→ **What the task asks**
Give back the full listing, character for character, with no pictures.

→ **Data shown**
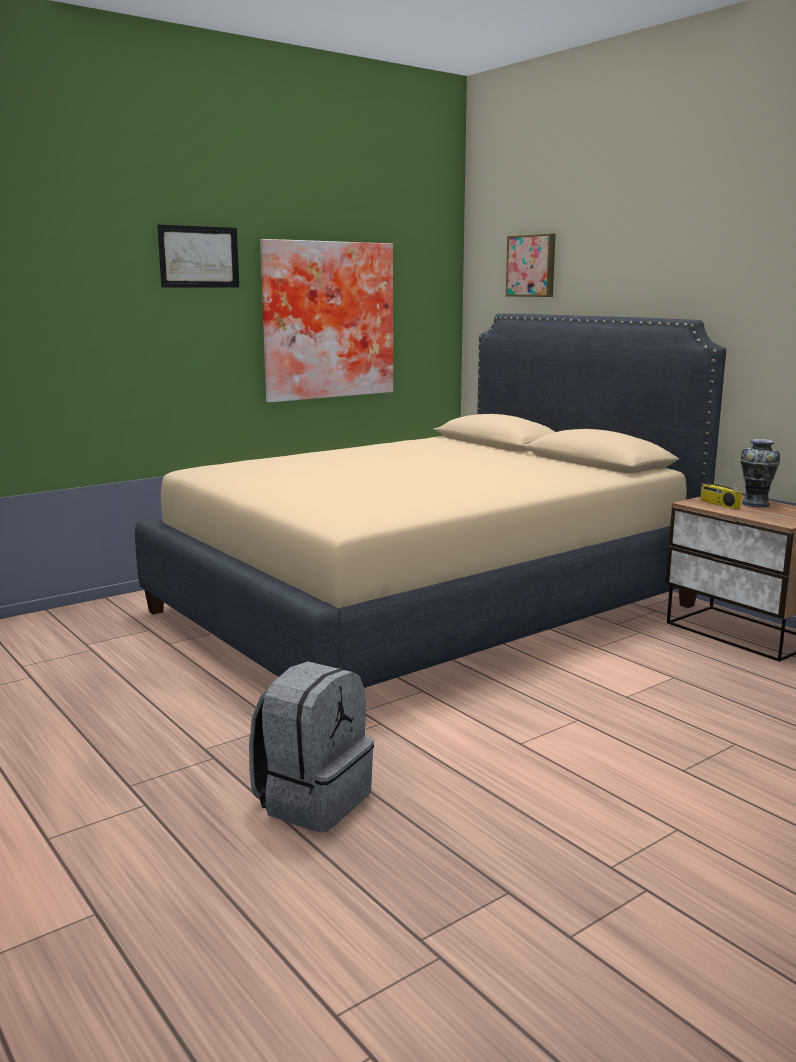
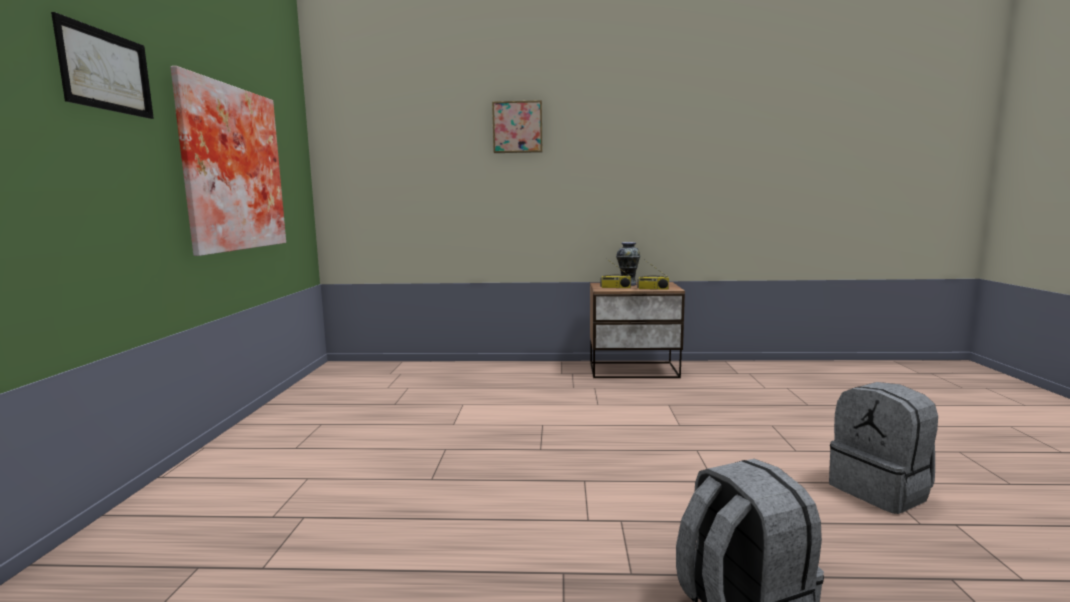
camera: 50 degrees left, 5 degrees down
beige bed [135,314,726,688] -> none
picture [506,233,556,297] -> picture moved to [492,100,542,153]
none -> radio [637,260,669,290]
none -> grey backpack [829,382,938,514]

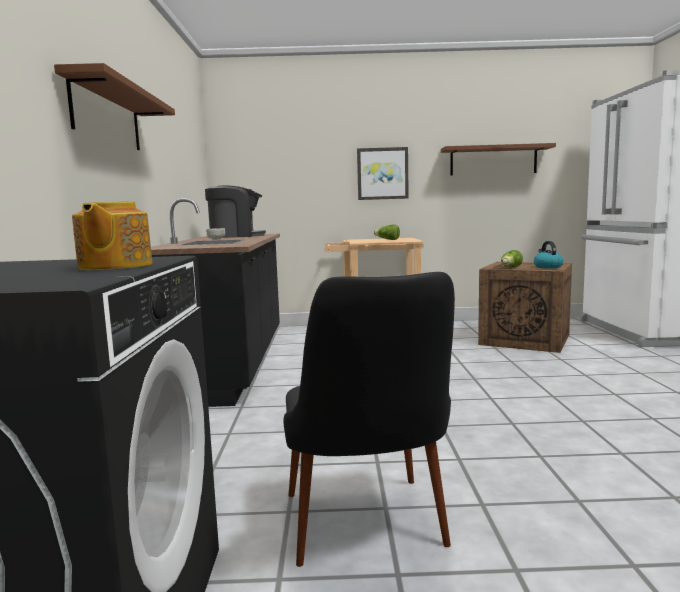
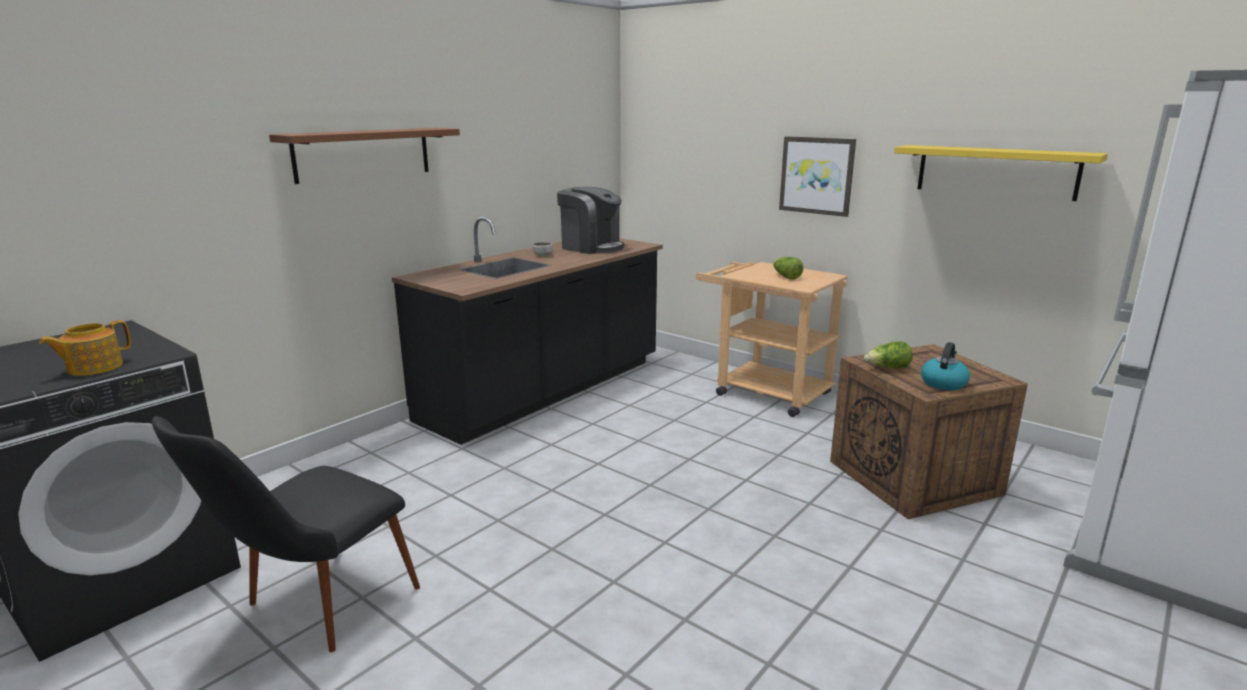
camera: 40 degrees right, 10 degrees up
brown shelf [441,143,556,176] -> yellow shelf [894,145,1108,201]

→ **Solved problem**
camera: 50 degrees left, 5 degrees down
beige bed [135,314,726,688] -> none
picture [506,233,556,297] -> picture moved to [492,100,542,153]
none -> radio [637,260,669,290]
none -> grey backpack [829,382,938,514]

camera: 40 degrees right, 10 degrees up
brown shelf [441,143,556,176] -> yellow shelf [894,145,1108,201]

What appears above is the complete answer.